The news release states the funding sources, which were grants from the Social Science and Humanities Research Council, Fonds de recherche du Quebec – Sante, the Canadian Institutes of Health Research and the Michel Auger Foundation of Hopital du Sacre-Coeur de Montreal. No conflicts of interests were declared, both in the original journal article and in the news release.
A bit of context was missing here. The news release quotes the study’s lead author saying, “It would be great to see physicians recommending physical activity to patients with asthma, alongside traditional pharmacological treatments,” but the news release doesn’t detail what those drugs are. According to the National Heart, Lung and Blood Institute, asthma is treated with two types of medicines: long-term control and quick-relief medicines. Long-term control medicines, like inhaled corticosteroids, help reduce airway inflammation and prevent asthma symptoms. Quick-relief inhalers, or “rescue,” medicines relieve asthma symptoms that may flare up.
Another problem here is that this study really doesn’t provide anything to support the author’s desire to see physicians recommending more exercise. Should we simply tell patients with severe asthma to exercise? Or do we need to treat them in a way that permits them to exercise safely? This study isn’t designed to answer these questions, so it really can’t compare alternatives. We would have given credit if the release had simply said that “only interventional studies designed to examine the combination of physical activity and medication recommendations can determine how best to see if this observation can lead to better patient outcomes.”
The availability of exercise is not in question.
Studies have already been conducted looking into the link between increased physical activity and better health outcomes for asthma patients, such as this 2009 study and another one from 2009. In general, researchers have found that higher levels of physical activity are beneficial – both in terms of better health outcomes and decreased use of health care services – for those suffering from asthma. The original journal article from this study states this was the first time researchers have looked into seasonal variations in physical activity and its correlation with asthma control.

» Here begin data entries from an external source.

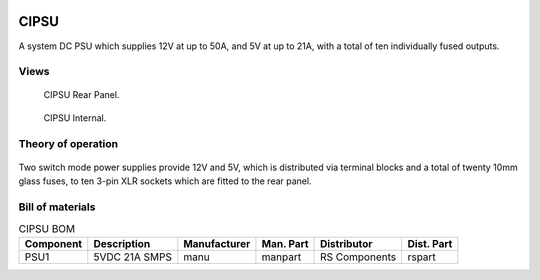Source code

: .. figure:: /images/CIPSU_Front_Panel_1280w.jpg

CIPSU
=====

A system DC PSU which supplies 12V at up to 50A, and 5V at up to 21A, with a total of ten individually fused outputs.

Views
-----

.. figure:: /images/CIPSU_Rear_Panel_1280w.jpg
   
   CIPSU Rear Panel.

.. figure:: /images/CIPSU_Internal_1280w.jpg
   
   CIPSU Internal.

Theory of operation
-------------------

.. figure:: /images/CIPSU_Block_Diagram_1280w.jpg

Two switch mode power supplies provide 12V and 5V, which is distributed via terminal blocks and a total of twenty 10mm glass fuses, to ten 3-pin XLR sockets which are fitted to the rear panel.

Bill of materials
-----------------

.. list-table:: CIPSU BOM
   :header-rows: 1

   * - Component
     - Description
     - Manufacturer
     - Man. Part
     - Distributor
     - Dist. Part
   * - PSU1
     - 5VDC 21A SMPS
     - manu
     - manpart
     - RS Components
     - rspart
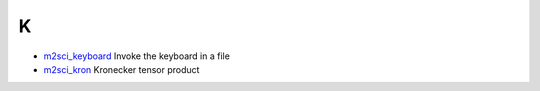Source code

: 


K
~


+ `m2sci_keyboard`_ Invoke the keyboard in a file
+ `m2sci_kron`_ Kronecker tensor product


.. _m2sci_keyboard: m2sci_keyboard.html
.. _m2sci_kron: m2sci_kron.html


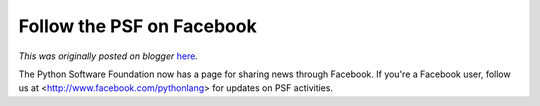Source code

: .. post:: 2010-06-18
   :tags: post, community, legacy-blogger
   :author: Python Software Foundation
   :category: Legacy
   :location: World
   :language: en

Follow the PSF on Facebook
==========================

*This was originally posted on blogger* `here <https://pyfound.blogspot.com/2010/06/follow-psf-on-facebook.html>`_.

The Python Software Foundation now has a page for sharing news through
Facebook. If you're a Facebook user, follow us at
<http://www.facebook.com/pythonlang> for updates on PSF activities.

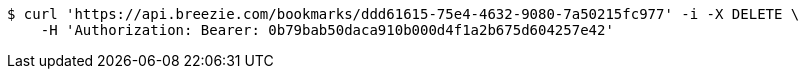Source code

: [source,bash]
----
$ curl 'https://api.breezie.com/bookmarks/ddd61615-75e4-4632-9080-7a50215fc977' -i -X DELETE \
    -H 'Authorization: Bearer: 0b79bab50daca910b000d4f1a2b675d604257e42'
----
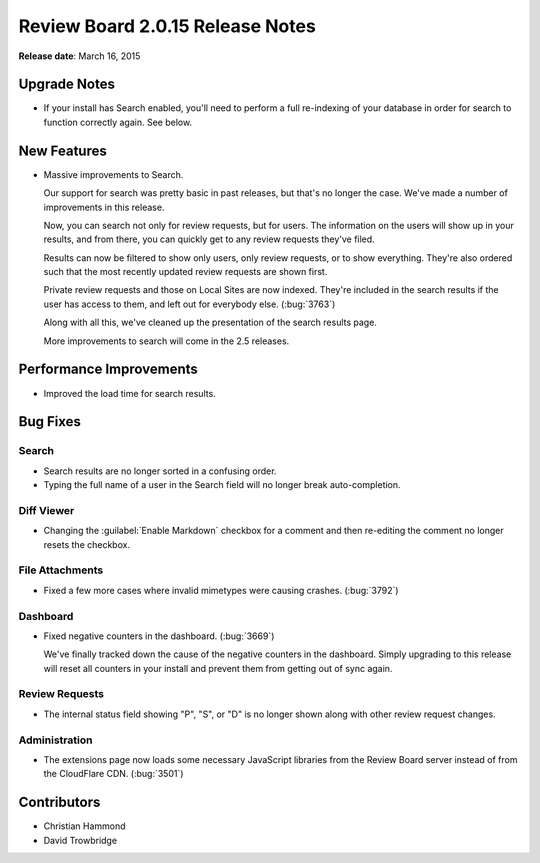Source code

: =================================
Review Board 2.0.15 Release Notes
=================================

**Release date**: March 16, 2015


Upgrade Notes
=============

* If your install has Search enabled, you'll need to perform a full
  re-indexing of your database in order for search to function correctly
  again. See below.


New Features
============

* Massive improvements to Search.

  Our support for search was pretty basic in past releases, but that's no
  longer the case. We've made a number of improvements in this release.

  Now, you can search not only for review requests, but for users. The
  information on the users will show up in your results, and from there,
  you can quickly get to any review requests they've filed.

  Results can now be filtered to show only users, only review requests, or
  to show everything. They're also ordered such that the most recently updated
  review requests are shown first.

  Private review requests and those on Local Sites are now indexed. They're
  included in the search results if the user has access to them, and left
  out for everybody else. (:bug:`3763`)

  Along with all this, we've cleaned up the presentation of the search results
  page.

  More improvements to search will come in the 2.5 releases.


Performance Improvements
========================

* Improved the load time for search results.


Bug Fixes
=========

Search
------

* Search results are no longer sorted in a confusing order.

* Typing the full name of a user in the Search field will no longer break
  auto-completion.


Diff Viewer
-----------

* Changing the :guilabel:`Enable Markdown` checkbox for a comment and then
  re-editing the comment no longer resets the checkbox.


File Attachments
----------------

* Fixed a few more cases where invalid mimetypes were causing crashes.
  (:bug:`3792`)


Dashboard
---------

* Fixed negative counters in the dashboard. (:bug:`3669`)

  We've finally tracked down the cause of the negative counters in the
  dashboard. Simply upgrading to this release will reset all counters in
  your install and prevent them from getting out of sync again.


Review Requests
---------------

* The internal status field showing "P", "S", or "D" is no longer shown along
  with other review request changes.


Administration
--------------

* The extensions page now loads some necessary JavaScript libraries from
  the Review Board server instead of from the CloudFlare CDN. (:bug:`3501`)


Contributors
============

* Christian Hammond
* David Trowbridge
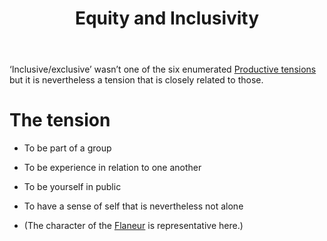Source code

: :PROPERTIES:
:ID:       da23b839-1480-4a63-89a6-03c2b0e0def9
:END:
#+TITLE: Equity and Inclusivity
#+filetags: :bristol:

‘Inclusive/exclusive’ wasn’t one of the six enumerated [[id:59798017-b0af-473e-bdcd-108a8ef1e06d][Productive
tensions]] but it is nevertheless a tension that is closely related to
those.

* The tension

- To be part of a group
- To be experience in relation to one another

- To be yourself in public
- To have a sense of self that is nevertheless not alone
- (The character of the [[id:f73ea1a7-823b-4847-ad0f-141cd2af0049][Flaneur]] is representative here.)

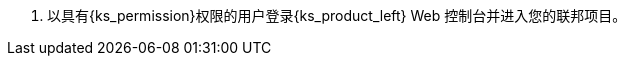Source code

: // :ks_include_id: 161aaad98ab04d7fa4240eec51d232f7
. 以具有pass:a,q[{ks_permission}]权限的用户登录{ks_product_left} Web 控制台并进入您的联邦项目。
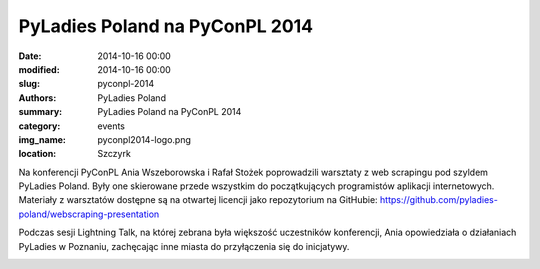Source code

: .. -*- coding: utf-8 -*-

PyLadies Poland na PyConPL 2014
###############################

:date: 2014-10-16 00:00
:modified: 2014-10-16 00:00
:slug: pyconpl-2014
:authors: PyLadies Poland
:summary: PyLadies Poland na PyConPL 2014

:category: events
:img_name: pyconpl2014-logo.png
:location: Szczyrk

Na konferencji PyConPL Ania Wszeborowska i Rafał Stożek poprowadzili warsztaty
z web scrapingu pod szyldem PyLadies Poland. Były one skierowane przede
wszystkim do początkujących programistów aplikacji internetowych.
Materiały z warsztatów dostępne są na otwartej licencji jako repozytorium na
GitHubie: https://github.com/pyladies-poland/webscraping-presentation

.. image:: {filename}/images/pyconpl2014-workshop1.jpg
   :alt: PyLadies Poland na PyConPL 2014

.. image:: {filename}/images/pyconpl2014-workshop2.jpg
   :alt: PyLadies Poland na PyConPL 2014

Podczas sesji Lightning Talk, na której zebrana była większość uczestników
konferencji, Ania opowiedziała o działaniach PyLadies w Poznaniu, zachęcając
inne miasta do przyłączenia się do inicjatywy.

.. image:: {filename}/images/pyconpl2014-ania.jpg
   :alt: Ania o PyLadies Poland na PyConPL 2014
   
.. image:: {filename}/images/pyconpl2014-lightningtalk.jpg
   :alt: PyLadies Poland na PyConPL 2014
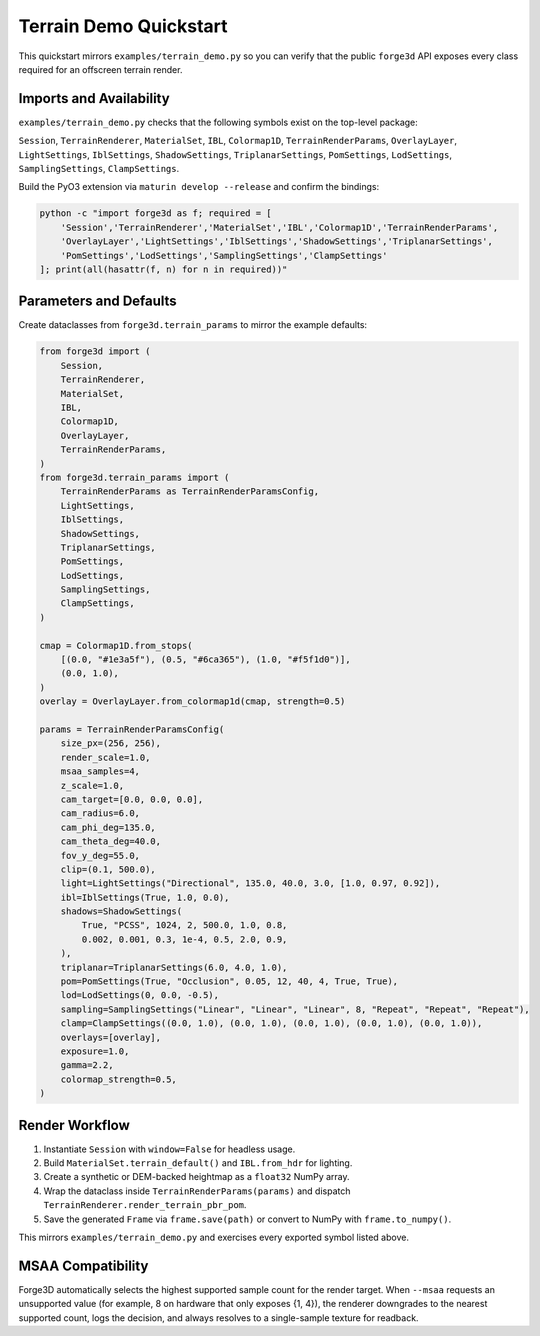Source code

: .. docs/examples/terrain_demo_quickstart.rst
.. Terrain demo quickstart mirroring examples/terrain_demo.py
.. Exists to document required imports and parameter defaults for the public API
.. RELEVANT FILES: examples/terrain_demo.py, python/forge3d/__init__.py, python/forge3d/terrain_params.py, src/terrain_renderer.rs

============================
Terrain Demo Quickstart
============================

This quickstart mirrors ``examples/terrain_demo.py`` so you can verify that the public ``forge3d`` API exposes every class required for an offscreen terrain render.

Imports and Availability
-------------------------

``examples/terrain_demo.py`` checks that the following symbols exist on the top-level package:

``Session``, ``TerrainRenderer``, ``MaterialSet``, ``IBL``, ``Colormap1D``, ``TerrainRenderParams``, ``OverlayLayer``, ``LightSettings``, ``IblSettings``, ``ShadowSettings``, ``TriplanarSettings``, ``PomSettings``, ``LodSettings``, ``SamplingSettings``, ``ClampSettings``.

Build the PyO3 extension via ``maturin develop --release`` and confirm the bindings:

.. code-block:: bash

   python -c "import forge3d as f; required = [
       'Session','TerrainRenderer','MaterialSet','IBL','Colormap1D','TerrainRenderParams',
       'OverlayLayer','LightSettings','IblSettings','ShadowSettings','TriplanarSettings',
       'PomSettings','LodSettings','SamplingSettings','ClampSettings'
   ]; print(all(hasattr(f, n) for n in required))"

Parameters and Defaults
------------------------

Create dataclasses from ``forge3d.terrain_params`` to mirror the example defaults:

.. code-block:: python

   from forge3d import (
       Session,
       TerrainRenderer,
       MaterialSet,
       IBL,
       Colormap1D,
       OverlayLayer,
       TerrainRenderParams,
   )
   from forge3d.terrain_params import (
       TerrainRenderParams as TerrainRenderParamsConfig,
       LightSettings,
       IblSettings,
       ShadowSettings,
       TriplanarSettings,
       PomSettings,
       LodSettings,
       SamplingSettings,
       ClampSettings,
   )

   cmap = Colormap1D.from_stops(
       [(0.0, "#1e3a5f"), (0.5, "#6ca365"), (1.0, "#f5f1d0")],
       (0.0, 1.0),
   )
   overlay = OverlayLayer.from_colormap1d(cmap, strength=0.5)

   params = TerrainRenderParamsConfig(
       size_px=(256, 256),
       render_scale=1.0,
       msaa_samples=4,
       z_scale=1.0,
       cam_target=[0.0, 0.0, 0.0],
       cam_radius=6.0,
       cam_phi_deg=135.0,
       cam_theta_deg=40.0,
       fov_y_deg=55.0,
       clip=(0.1, 500.0),
       light=LightSettings("Directional", 135.0, 40.0, 3.0, [1.0, 0.97, 0.92]),
       ibl=IblSettings(True, 1.0, 0.0),
       shadows=ShadowSettings(
           True, "PCSS", 1024, 2, 500.0, 1.0, 0.8,
           0.002, 0.001, 0.3, 1e-4, 0.5, 2.0, 0.9,
       ),
       triplanar=TriplanarSettings(6.0, 4.0, 1.0),
       pom=PomSettings(True, "Occlusion", 0.05, 12, 40, 4, True, True),
       lod=LodSettings(0, 0.0, -0.5),
       sampling=SamplingSettings("Linear", "Linear", "Linear", 8, "Repeat", "Repeat", "Repeat"),
       clamp=ClampSettings((0.0, 1.0), (0.0, 1.0), (0.0, 1.0), (0.0, 1.0), (0.0, 1.0)),
       overlays=[overlay],
       exposure=1.0,
       gamma=2.2,
       colormap_strength=0.5,
   )

Render Workflow
----------------

#. Instantiate ``Session`` with ``window=False`` for headless usage.

#. Build ``MaterialSet.terrain_default()`` and ``IBL.from_hdr`` for lighting.

#. Create a synthetic or DEM-backed heightmap as a ``float32`` NumPy array.

#. Wrap the dataclass inside ``TerrainRenderParams(params)`` and dispatch ``TerrainRenderer.render_terrain_pbr_pom``.

#. Save the generated ``Frame`` via ``frame.save(path)`` or convert to NumPy with ``frame.to_numpy()``.

This mirrors ``examples/terrain_demo.py`` and exercises every exported symbol listed above.

MSAA Compatibility
------------------
Forge3D automatically selects the highest supported sample count for the render target. When ``--msaa`` requests an unsupported value (for example, 8 on hardware that only exposes {1, 4}), the renderer downgrades to the nearest supported count, logs the decision, and always resolves to a single-sample texture for readback.

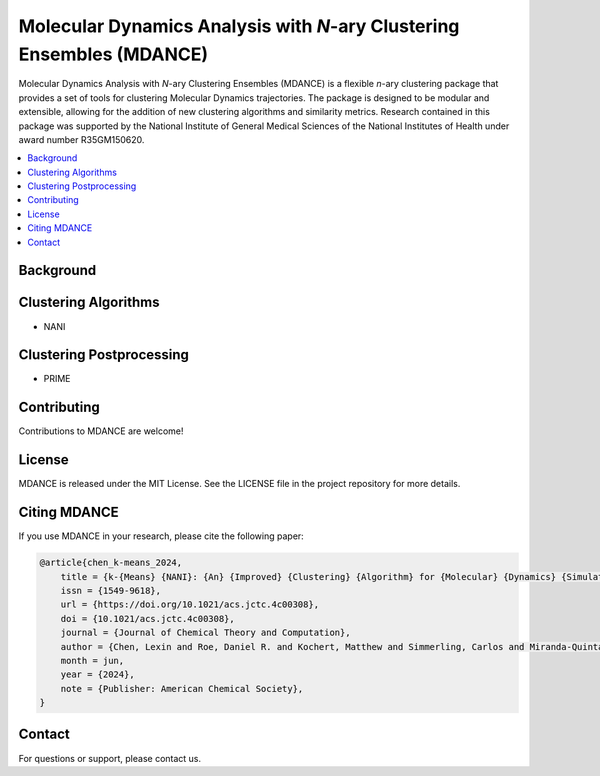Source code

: Molecular Dynamics Analysis with *N*-ary Clustering Ensembles (MDANCE)
======================================================================
Molecular Dynamics Analysis with *N*-ary Clustering Ensembles (MDANCE) is a flexible *n*-ary clustering package that provides a set of tools for clustering Molecular Dynamics trajectories. The package is designed to be modular and extensible, allowing for the addition of new clustering algorithms and similarity metrics.
Research contained in this package was supported by the National Institute of General Medical Sciences of the National Institutes of Health under award number R35GM150620.

.. contents::
   :local:
   :depth: 2



Background
----------

Clustering Algorithms
---------------------
- NANI

Clustering Postprocessing
-------------------------
- PRIME

Contributing
------------
Contributions to MDANCE are welcome! 

License
-------
MDANCE is released under the MIT License. See the LICENSE file in the project repository for more details.

Citing MDANCE
-------------
If you use MDANCE in your research, please cite the following paper:

.. code-block:: bibtex

    @article{chen_k-means_2024,
        title = {k-{Means} {NANI}: {An} {Improved} {Clustering} {Algorithm} for {Molecular} {Dynamics} {Simulations}},
        issn = {1549-9618},
        url = {https://doi.org/10.1021/acs.jctc.4c00308},
        doi = {10.1021/acs.jctc.4c00308},
        journal = {Journal of Chemical Theory and Computation},
        author = {Chen, Lexin and Roe, Daniel R. and Kochert, Matthew and Simmerling, Carlos and Miranda-Quintana, Ramón Alain},
        month = jun,
        year = {2024},
        note = {Publisher: American Chemical Society},
    }

Contact
-------
For questions or support, please contact us.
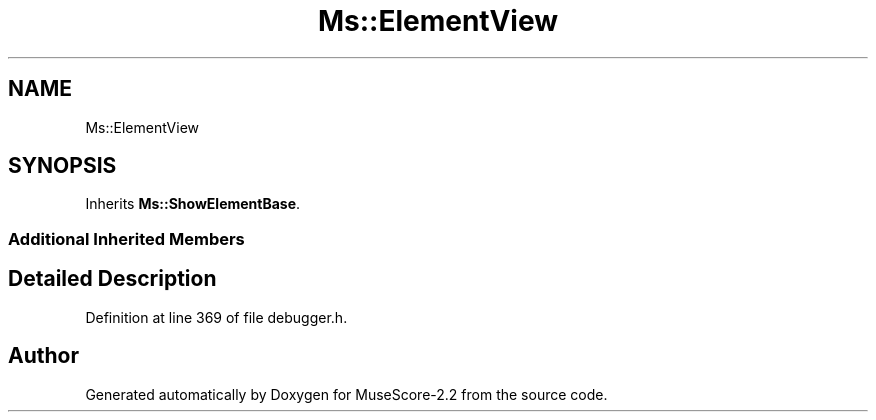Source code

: .TH "Ms::ElementView" 3 "Mon Jun 5 2017" "MuseScore-2.2" \" -*- nroff -*-
.ad l
.nh
.SH NAME
Ms::ElementView
.SH SYNOPSIS
.br
.PP
.PP
Inherits \fBMs::ShowElementBase\fP\&.
.SS "Additional Inherited Members"
.SH "Detailed Description"
.PP 
Definition at line 369 of file debugger\&.h\&.

.SH "Author"
.PP 
Generated automatically by Doxygen for MuseScore-2\&.2 from the source code\&.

Patients who undertook physical activity during the winter months (rather than the summer) had better control of their asthma, the research report emphasized. Although this point was touched upon in the news release, it does not explicitly state what was novel in the research or what it brings to the existing body of literature, which is why we give the news release a Not Satisfactory rating here.
This point was also touched upon in the “Quality of Evidence” section. We feel some of the wording used in the news release could have been toned down, such as “simple antidote,” “overwhelmingly clear,” “significant reduction” and a “whopping 245.” The release also incorrectly implied causality rather than association with its choice of words — e.g. “relieves symptoms” in the headline. We would recommend more neutral and even cautionary language when reporting the findings of a study with significant limitations such as this one.